You can’t. He guided me to the one story I needed at that moment.
It is this bad behaviour that has (mainly) resulted in psychiatrists thinking that this whole experience of mine—receiving inner messages and divine touches from my Master, and my faith that I have an inner connection my Master—is a delusion they call schizophrenia. It is the reason why I am now taking them to court in January 2020. That is the next hearing date for the trial, although nothing is set in stone.
Basically, the message within this story is what I’ve suspected all along—Sri Chinmoy has spiritual (Peace, Light, and Bliss) dollars that have built up. He’s holding onto them for me and he will be “paying” them to me (inwardly) in the future as a kind of divine gift to help compensate the punishment I’ve had to endure. It has also seriously improved my karma. (Perhaps I am already beginning to be paid in good-karma dollars. It certainly feels like it sometimes. For example, my financial situation has improved to the point that I am able to spend most of my time focusing on my dreams; and speaking of my dreams, it seems they are gradually coming true; my daughter and I have a really good relationship; and I have a few wonderful friends.)

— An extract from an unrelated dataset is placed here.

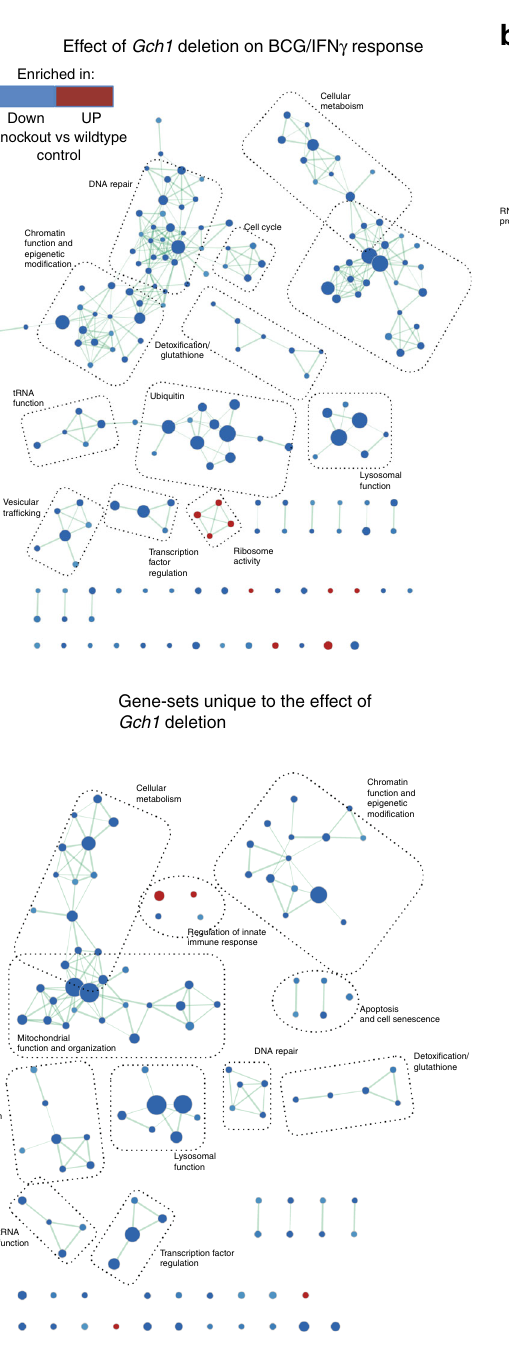
iNOS-independent BH4-dependent changes in macrophage biology have key translational relevance.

Dr. Nelson, the psychiatrist I saw for four and a half years beginning in 2013 (solely in an attempt to get a letter for the Family Court so that I could help my daughter through a legal process concerning the emotional neglect she had been going through) would 100% say that these “guidance thoughts” were psychosis.
I have not had (and do not have) problems with “psychotic thoughts.” I have had problems with a bad attitude.
I’ve improved on that tremendously.
As Sri Chinmoy deals with each disciple individually, he also helps you according to what your needs are at the current point in your spiritual development. I don’t experience any “blows of the Master” in the form of “divine touches” these days, or any other form that I am aware of. And I know from experience that my future will be quite bright due to Sri Chinmoy’s guidance, particularly if I keep behaving well.
According to Dr. Nelson’s diagnosis, my psychotic thoughts guided me to something on SriChinmoyLibrary.com, a perfectly apt message for me, and something that would either be impossible or at least very difficult to find anywhere else on that website.
I have read a lot of Sri Chinmoy’s writings since 1994, both in physical books and on SriChinmoyLibrary.com, and I have NEVER before found a message such as that one. It was not psychosis, but my Master’s guidance that brought me to the message I needed.
There are many people who would reject the notion that Sri Chinmoy would punish a disciple, but he deals with each disciple differently according to their spiritual development, needs, and acceptance of him.
– Sri Chinmoy
(Source: Seventy-Seven Thousand Service-Trees, #39039)
At the same time, I do not want to give the impression that Sri Chinmoy is not all Love-Patience-Tolerance-Forgiveness. As I said in Chapter Two of Vol. 1 of my book:
Perhaps due to my inadequacies as a writer, conveying how incredibly GOOD Sri Chinmoy (my essence) is to me is something I need to work on.
One who is familiar with Sri Chinmoy (unlike Dr. Nelson) would know that if Sri Chinmoy had indeed punished me, he would also take complete responsibility for me. If you understand my story, you know that that is definitely taking place. For example, he has repaired so much harm I have done to my consciousness by drinking and doing drugs. And I know that my gratitude will never be of sufficient quantity.